• **Texte**:
Dans la famille Bedos, on voudrait le fils. Après la relaxe de son père Guy Bedos pour les insultes proférées à l'encontre de la politique Nadine Morano, c'est au tour de son rejeton Nicolas Bedos d'avoir affaire à la justice. Ce dernier a été jugé pour injures raciales le 5 octobre au tribunal correctionnel de Paris.

Pour rappel des faits, l'association CollectifDom (un collectif rassemblant les Antillais, Guyanais, Réunionnais et Mahorais) poursuivait l'humoriste et ex-chroniqueur de l'émission de Laurent Ruquier On n'est pas couché pour des chroniques parues dans Marianne en décembre 2013.

"ce que Nicolas Bedos a voulu précisément faire, c'est combattre le racisme"

Dans ses papiers, Nicolas Bedos a utilisé des expressions qui ont provoqué la colère de l'association, qui n'y a pas vu de l'humour, mais des propos racistes. Le trublion de 35 ans a effectivement parlé d"indolence insulaire", "enculé de nègre" ou encore "autochtones oisifs", ce qui lui a valu d'être considéré comme "persona non grata" en Guadeloupe.

• **Tâches à réaliser**:
**A.** Répondez à ces questions sur l'article consacré au procès de Nicolas Bedos :
(i) À quelle date et devant quel tribunal Nicolas Bedos a-t-il été jugé ?
(ii) Dans quel journal et à quelle période ont paru les chroniques visées par les poursuites ?
(iii) Quel âge l'article donne-t-il à Nicolas Bedos ?
**B.** Prolongez l'article sur le procès de Nicolas Bedos après sa dernière phrase.

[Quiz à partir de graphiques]
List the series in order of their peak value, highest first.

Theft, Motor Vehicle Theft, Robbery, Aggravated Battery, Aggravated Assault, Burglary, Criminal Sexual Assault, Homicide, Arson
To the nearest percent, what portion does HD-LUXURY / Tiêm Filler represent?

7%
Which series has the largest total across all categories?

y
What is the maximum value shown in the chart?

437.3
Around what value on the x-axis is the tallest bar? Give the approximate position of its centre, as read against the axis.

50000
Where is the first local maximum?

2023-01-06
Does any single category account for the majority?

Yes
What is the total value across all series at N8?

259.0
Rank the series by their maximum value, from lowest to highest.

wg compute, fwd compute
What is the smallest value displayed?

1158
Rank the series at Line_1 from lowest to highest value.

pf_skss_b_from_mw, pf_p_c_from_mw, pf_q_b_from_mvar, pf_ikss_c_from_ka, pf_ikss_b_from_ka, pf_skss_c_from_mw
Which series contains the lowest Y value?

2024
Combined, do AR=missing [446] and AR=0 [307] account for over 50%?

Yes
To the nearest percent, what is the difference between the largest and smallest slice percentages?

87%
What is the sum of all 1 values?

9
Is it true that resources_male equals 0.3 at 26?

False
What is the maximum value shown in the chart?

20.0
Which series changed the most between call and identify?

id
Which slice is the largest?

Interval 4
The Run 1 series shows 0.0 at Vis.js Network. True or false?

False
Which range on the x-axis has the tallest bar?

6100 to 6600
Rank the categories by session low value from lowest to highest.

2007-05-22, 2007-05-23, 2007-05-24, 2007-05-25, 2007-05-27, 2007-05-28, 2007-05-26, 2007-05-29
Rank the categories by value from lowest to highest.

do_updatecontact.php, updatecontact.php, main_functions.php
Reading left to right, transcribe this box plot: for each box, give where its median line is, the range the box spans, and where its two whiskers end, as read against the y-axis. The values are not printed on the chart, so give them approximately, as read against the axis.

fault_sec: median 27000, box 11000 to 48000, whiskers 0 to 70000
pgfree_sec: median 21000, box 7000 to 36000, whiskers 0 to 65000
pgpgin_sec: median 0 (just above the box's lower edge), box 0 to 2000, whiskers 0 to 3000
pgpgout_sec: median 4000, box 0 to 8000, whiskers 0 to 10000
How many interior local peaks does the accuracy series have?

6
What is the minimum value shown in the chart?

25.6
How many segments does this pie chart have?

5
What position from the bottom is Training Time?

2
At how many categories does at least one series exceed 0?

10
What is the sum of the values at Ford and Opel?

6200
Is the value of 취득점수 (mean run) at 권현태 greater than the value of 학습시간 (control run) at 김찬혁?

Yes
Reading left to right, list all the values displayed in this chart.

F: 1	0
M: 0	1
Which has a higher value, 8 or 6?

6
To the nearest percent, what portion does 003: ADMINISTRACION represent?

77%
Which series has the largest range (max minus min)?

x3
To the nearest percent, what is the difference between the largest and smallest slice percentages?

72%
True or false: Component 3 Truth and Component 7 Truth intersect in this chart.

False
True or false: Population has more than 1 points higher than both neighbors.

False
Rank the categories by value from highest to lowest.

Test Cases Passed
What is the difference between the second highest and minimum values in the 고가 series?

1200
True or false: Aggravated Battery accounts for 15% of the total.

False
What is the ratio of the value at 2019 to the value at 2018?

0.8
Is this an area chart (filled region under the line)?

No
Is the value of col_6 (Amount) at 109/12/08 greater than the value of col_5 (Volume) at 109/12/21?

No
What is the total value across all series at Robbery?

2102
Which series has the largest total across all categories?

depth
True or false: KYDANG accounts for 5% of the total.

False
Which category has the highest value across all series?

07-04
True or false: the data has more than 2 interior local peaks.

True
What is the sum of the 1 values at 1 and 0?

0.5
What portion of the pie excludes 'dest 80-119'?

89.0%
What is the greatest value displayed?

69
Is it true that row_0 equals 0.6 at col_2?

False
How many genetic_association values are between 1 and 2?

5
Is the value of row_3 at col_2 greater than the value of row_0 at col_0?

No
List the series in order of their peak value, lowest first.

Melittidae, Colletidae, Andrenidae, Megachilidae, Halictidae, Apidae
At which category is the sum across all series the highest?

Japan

• **Résultats de l'exercice**:
**A.**
(i) Le 5 octobre, devant le tribunal correctionnel de Paris.
(ii) Dans Marianne, en décembre 2013.
(iii) 35 ans.

**B.**
Nicolas Bedos, n'était pas présent à sa propre audience pour cause de tournage, mais il a reçu le support de la représentante du parquet, qui a penché en faveur de la relaxe du comédien, car, selon elle, ces expressions controversées ont été sorties de son contexte. En janvier 2014, Bedos s'était défendu d'être raciste, et ses textes relataient ses vacances aux Antilles, où il se mettait dans la peau d'un "touriste gros con facho qui vient justement dans les îles pour se dorer la couenne", avait-il raconté à France Info le 9 janvier 2014.

Son avocate, Maître Lauranne Favre a ainsi plaidé que "ce que Nicolas Bedos a voulu précisément faire, c'est combattre le racisme" dans ses chroniques. On attend donc le verdict de l'affaire qui devrait être rendu le 10 novembre 2015.